Silver Lake shelled out a reported US$500 million for a minority stake in the City Football Group, which owns English Premier League side Manchester City. Photo / AP
Silicon Valley-based Silver Lake Partners, formed at the height of the dotcom tech boom in 1999, became one of the largest technology investments in the world over the next two decades - thanks to its stakes in the likes of Ancestry.com, chipmaker Broadcom and Alibaba.
Its greatest hits included buyinga controlling stake in Skype for US$1.9b in 2009, then selling it to Microsoft two years later for US$8.5b.
Today, its US$200 billion portfolio continues to feature substantial holdings in dozens of tech firms - the likes of Dell, Airbnb and Twitter.
But over the past five years, Silver Lake managing partner turned co-CEO Egon Durban has been more likely to be snapped in a Manchester City scarf than studying a router at CES.
The transformation began in 2016, when Silver Lake joined a consortium that paid US$4 billion to buy the Ultimate Fighting Championship (UFC) mixed martial arts franchise.
The following year saw Silver Lake take a stake in The Madison Square Garden Company - the operator of the famed New York arena of the same name, and owner of the NBA's New York Knicks and the NHL's New York Rangers.
In 2019, Silver Lake shelled out a reported US$500m for a minority stake in the City Football Group, which owns multiple football teams - easily the most famous of which is current English Premier League leaders Manchester City FC - in a deal that valued the team at around US$4.8b (City Football Group's majority shareholder is a private equity group controlled by Abu Dhabi's royal family).
And now Silver Lake is angling for a 15 per cent stake in New Zealand Rugby in a deal that values the NZ body at more than US$3 billion (meaning it would have to stump up around $465m for its holding).
Durban hasn't forgotten tech by any means.

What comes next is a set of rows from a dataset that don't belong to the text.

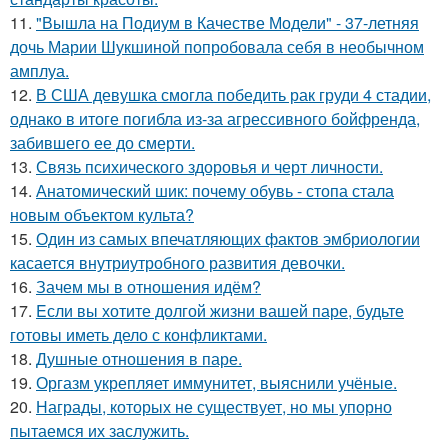
11.
"Вышла на Подиум в Качестве Модели" - 37-летняя
дочь Марии Шукшиной попробовала себя в необычном
амплуа.
12.
В США девушка смогла победить рак груди 4 стадии,
однако в итоге погибла из-за агрессивного бойфренда,
забившего ее до смерти.
13.
Связь психического здоровья и черт личности.
14.
Анатомический шик: почему обувь - стопа стала
новым объектом культа?
15.
Один из самых впечатляющих фактов эмбриологии
касается внутриутробного развития девочки.
16.
Зачем мы в отношения идём?
17.
Eсли вы хотите долгой жизни вашей паре, будьте
готовы иметь дело с конфликтами.
18.
Душные отношения в паре.
19.
Оргазм укрепляет иммунитет, выяснили учёные.
20.
Награды, которых не существует, но мы упорно
пытаемся их заслужить.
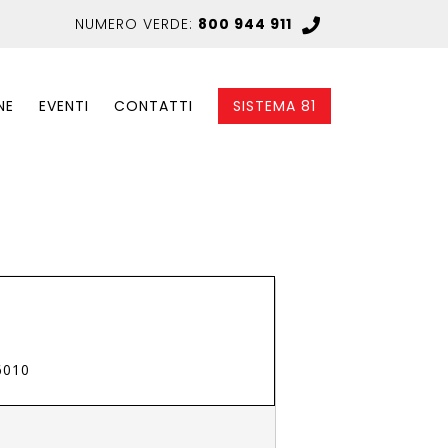
NUMERO VERDE:
800 944 911
NE
EVENTI
CONTATTI
SISTEMA 81
6010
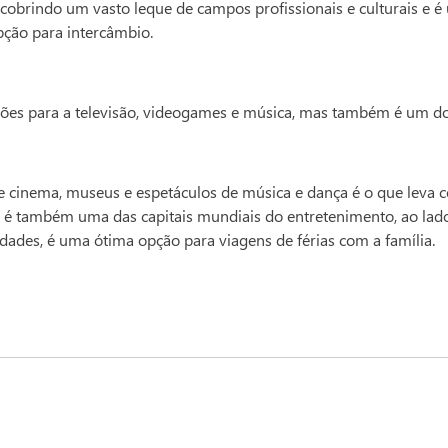
e cobrindo um vasto leque de campos profissionais e culturais e
ção para intercâmbio.
ções para a televisão, videogames e música, mas também é um d
 cinema, museus e espetáculos de música e dança é o que leva ce
 é também uma das capitais mundiais do entretenimento, ao lado
idades, é uma ótima opção para viagens de férias com a família.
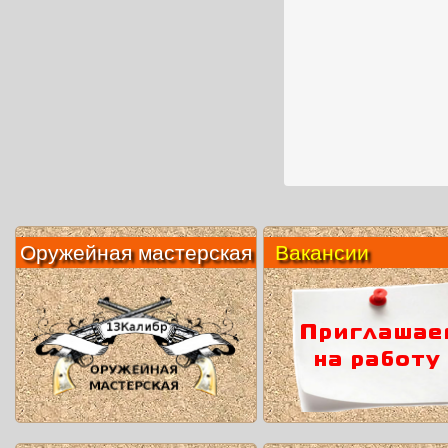
Оружейная мастерская
Вакансии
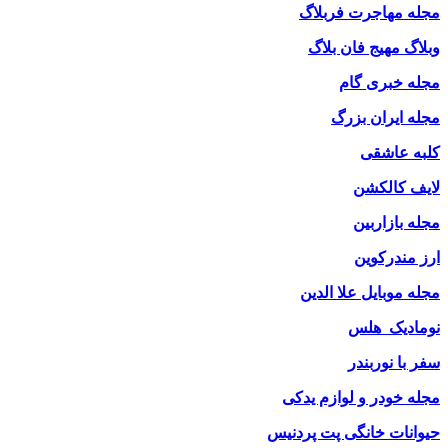
مجله مهاجرت فربلاگ
وبلاگ مهیج فان بلاگ
مجله خبری گام
مجله ایران بزرگ
کلبه عاشقی
لایف کالکشن
مجله بازاربین
ارز مندرکوین
مجله موبایل علا الدین
نومادیک هلس
سفر با نوربندر
مجله خودر و لوازم یدکی
حیوانات خانگی پت پردنیس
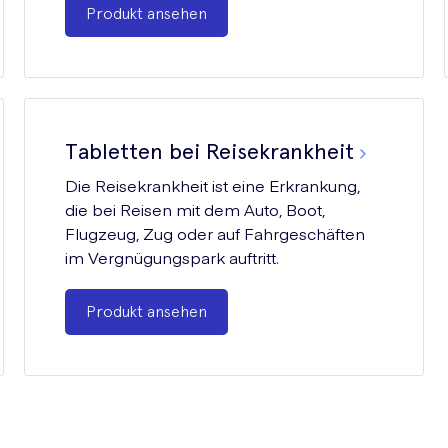
Produkt ansehen
Tabletten bei Reisekrankheit
Die Reisekrankheit ist eine Erkrankung,
die bei Reisen mit dem Auto, Boot,
Flugzeug, Zug oder auf Fahrgeschäften
im Vergnügungspark auftritt.
Produkt ansehen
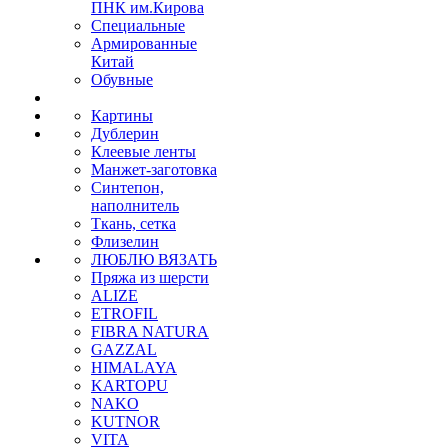
ПНК им.Кирова
Специальные
Армированные
Китай
Обувные
Картины
Дублерин
Клеевые ленты
Манжет-заготовка
Синтепон,
наполнитель
Ткань, сетка
Флизелин
ЛЮБЛЮ ВЯЗАТЬ
Пряжа из шерсти
ALIZE
ETROFIL
FIBRA NATURA
GAZZAL
HIMALAYA
KARTOPU
NAKO
KUTNOR
VITA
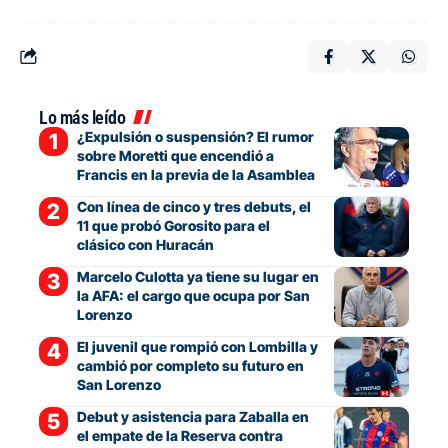
Lo más leído
¿Expulsión o suspensión? El rumor
sobre Moretti que encendió a
Francis en la previa de la Asamblea
Con línea de cinco y tres debuts, el
11 que probó Gorosito para el
clásico con Huracán
Marcelo Culotta ya tiene su lugar en
la AFA: el cargo que ocupa por San
Lorenzo
El juvenil que rompió con Lombilla y
cambió por completo su futuro en
San Lorenzo
Debut y asistencia para Zaballa en
el empate de la Reserva contra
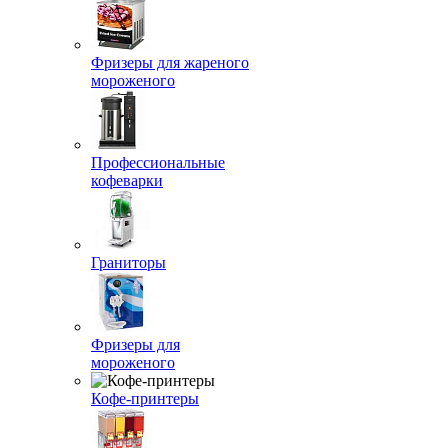
Фризеры для жареного
мороженого
Профессиональные
кофеварки
Граниторы
Фризеры для
мороженого
Кофе-принтеры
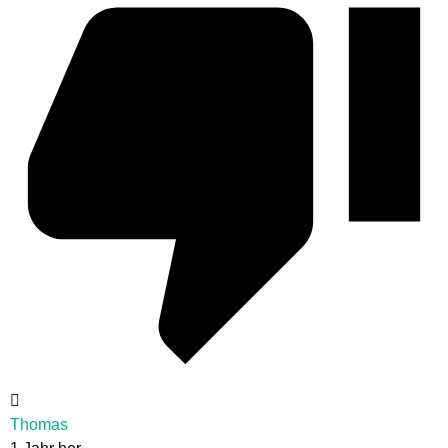
Thomas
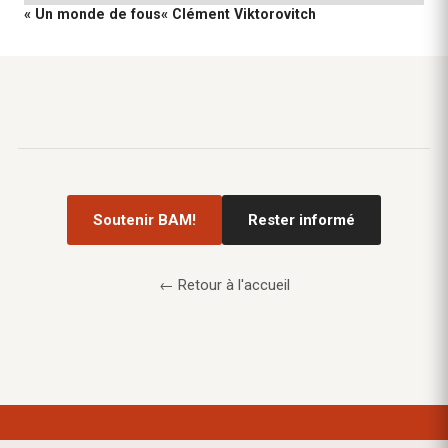
« Un monde de fous« Clément Viktorovitch
Soutenir BAM!
Rester informé
← Retour à l'accueil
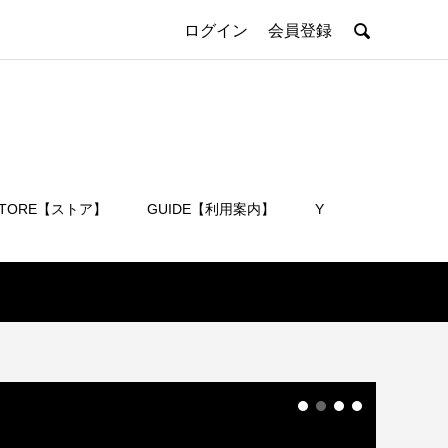

ログイン
会員登録
STORE【ストア】
GUIDE【利用案内】
Y
会員登録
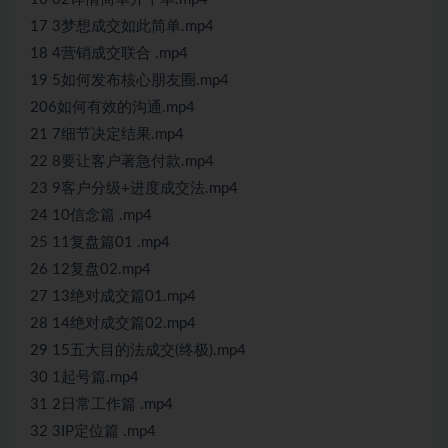
17 3梦想成交如此简单.mp4
18 4营销成交联合 .mp4
19 5如何发布核心朋友圈.mp4
206如何有效的沟通.mp4
21 7细节决定结果.mp4
22 8要让客户著急付款.mp4
23 9客户分级+进度成交法.mp4
24 10信念篇 .mp4
25 11复盘篇01 .mp4
26 12复盘02.mp4
27 13绝对成交篇01.mp4
28 14绝对成交篇02.mp4
29 15五大目的法成交(终极).mp4
30 1起号篇.mp4
31 2日常工作篇 .mp4
32 3IP定位篇 .mp4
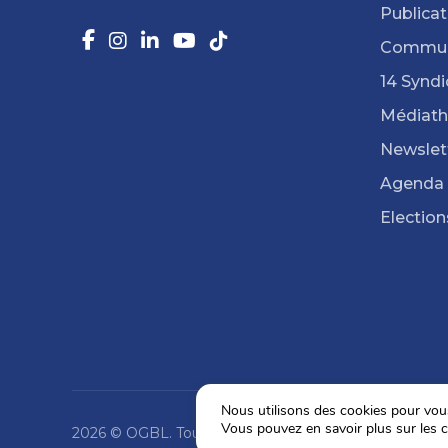
Publicat
Commun
14 Syndi
Médiat
Newslet
Agenda
Election
Nous utilisons des cookies pour vous 
Vous pouvez en savoir plus sur les c
2026 © OGBL. Tous droits réservés.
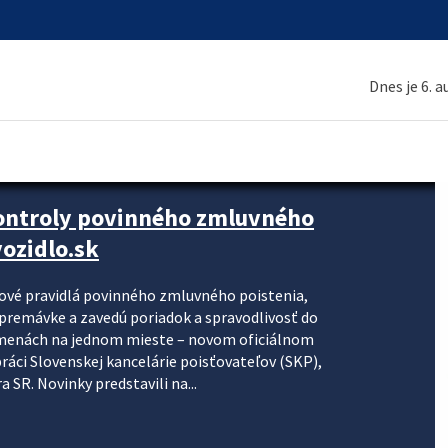
Dnes je 6. 
kontroly povinného zmluvného
ozidlo.sk
nové pravidlá povinného zmluvného poistenia,
j premávke a zavedú poriadok a spravodlivosť do
zmenách na jednom mieste – novom oficiálnom
práci Slovenskej kancelárie poisťovateľov (SKP),
 SR. Novinky predstavili na...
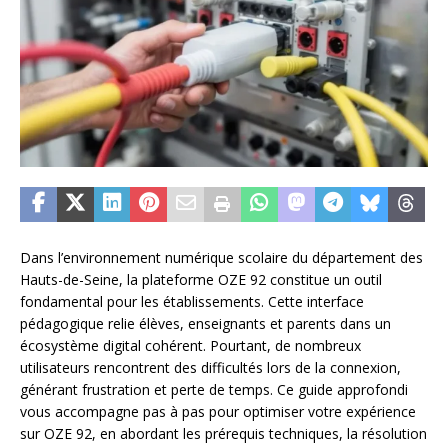
Dans l’environnement numérique scolaire du département des
Hauts-de-Seine, la plateforme OZE 92 constitue un outil
fondamental pour les établissements. Cette interface
pédagogique relie élèves, enseignants et parents dans un
écosystème digital cohérent. Pourtant, de nombreux
utilisateurs rencontrent des difficultés lors de la connexion,
générant frustration et perte de temps. Ce guide approfondi
vous accompagne pas à pas pour optimiser votre expérience
sur OZE 92, en abordant les prérequis techniques, la résolution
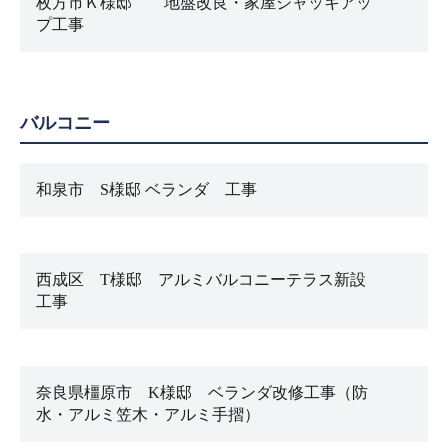
枚方市Ｋ様邸 地盤改良・家屋ジャッキアッ
プ工事
バルコニー
和泉市 S様邸 ベランダ 工事
西成区 T様邸 アルミバルコニーテラス新設
工事
奈良県橿原市 K様邸 ベランダ改修工事（防
水・アルミ笠木・アルミ手摺）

His company has ploughed money into self-driving car and fintech startups over the past few months.
But what's behind his drive to add an expanding roster of sports teams to Silver Lake's portfolio, too?
It's part of a wider trend that's seen private-equity firms buying sports teams as digital media outlets create new ways to connect with more fans globally and make money from them.
Offshore NBA or English Premier League fans used to have to make do with the odd highlight package. Now streaming services offer every minute of every game on-demand, worldwide, and many sports teams have developed massive global followings on social media. Private equity firms want a piece of this action - and may already have investments in the types of technologies that help create a global brand in the digital age.
The trend has also seen Liberty Media buy Formula One, and CVC invest in English and European Rugby, tempting the Springboks northward (CVC is said to be a rival bidder to Silver Lake for a stake in NZ Rugby).
As City Football Group chairman Khaldoon Al Mubarak put it as the US investment firm bought in. "We and Silver Lake share the strong belief in the opportunities being presented by the convergence of entertainment, sports and technology and the resulting ability for CFG to generate long-term growth and new revenue streams globally."
Silver Lake boss Durban is not a passive investor. He joined City Football Group's board as his company bought-in; he goes to games; he has helped to drive multi-billion global broadcast deals.
The FT calls him an emerging power-broker in the newly merging worlds of sports and entertainment, with a contact book that stretches from tech mogul Elon Musk to entertainment agency supremo Ari Emanuel.
Durban - now worth US$1.2b, according to Forbes - is said to be able to make global deals happen by bringing together unique combinations of people.
Silver Lake is also an active player in US politics. The company made more than US$4m in donations over the last electoral cycle - most of it Donald Trump and his Republican Party (bucking the Silicon Valley trend) although it also hedged its bets with some (smaller) contributions to Joe Biden, Kamala Harris and other Democrats.
If Silver Lake does buy into NZ Rugby, it seems likely Durban would want to use digital channels to pep up the All Blacks global brand and turn around the recent decline in offshore broadcast rights.
It's less clear what appeal grassroots rugby will have for a billionaire executive more used to a top-down than bottom-up approach.
Something of a player
Any Silver Lake deal will cap something of an entrepreneurial run by NZ Rugby, with mixed results.
The union's latest five-year-deal with Sky TV, inked in November 2019, included shares in the pay-TV broadcaster worth just over $20m. The stake is worth less than $5m today (even after a 12 per cent bounce in the pay-TV broadcaster's shares yesterday to 17.9c following a guidance upgrade).
And last year, NZ Rugby invested in Nura, a maker of $500 headphones, for an undisclosed sum.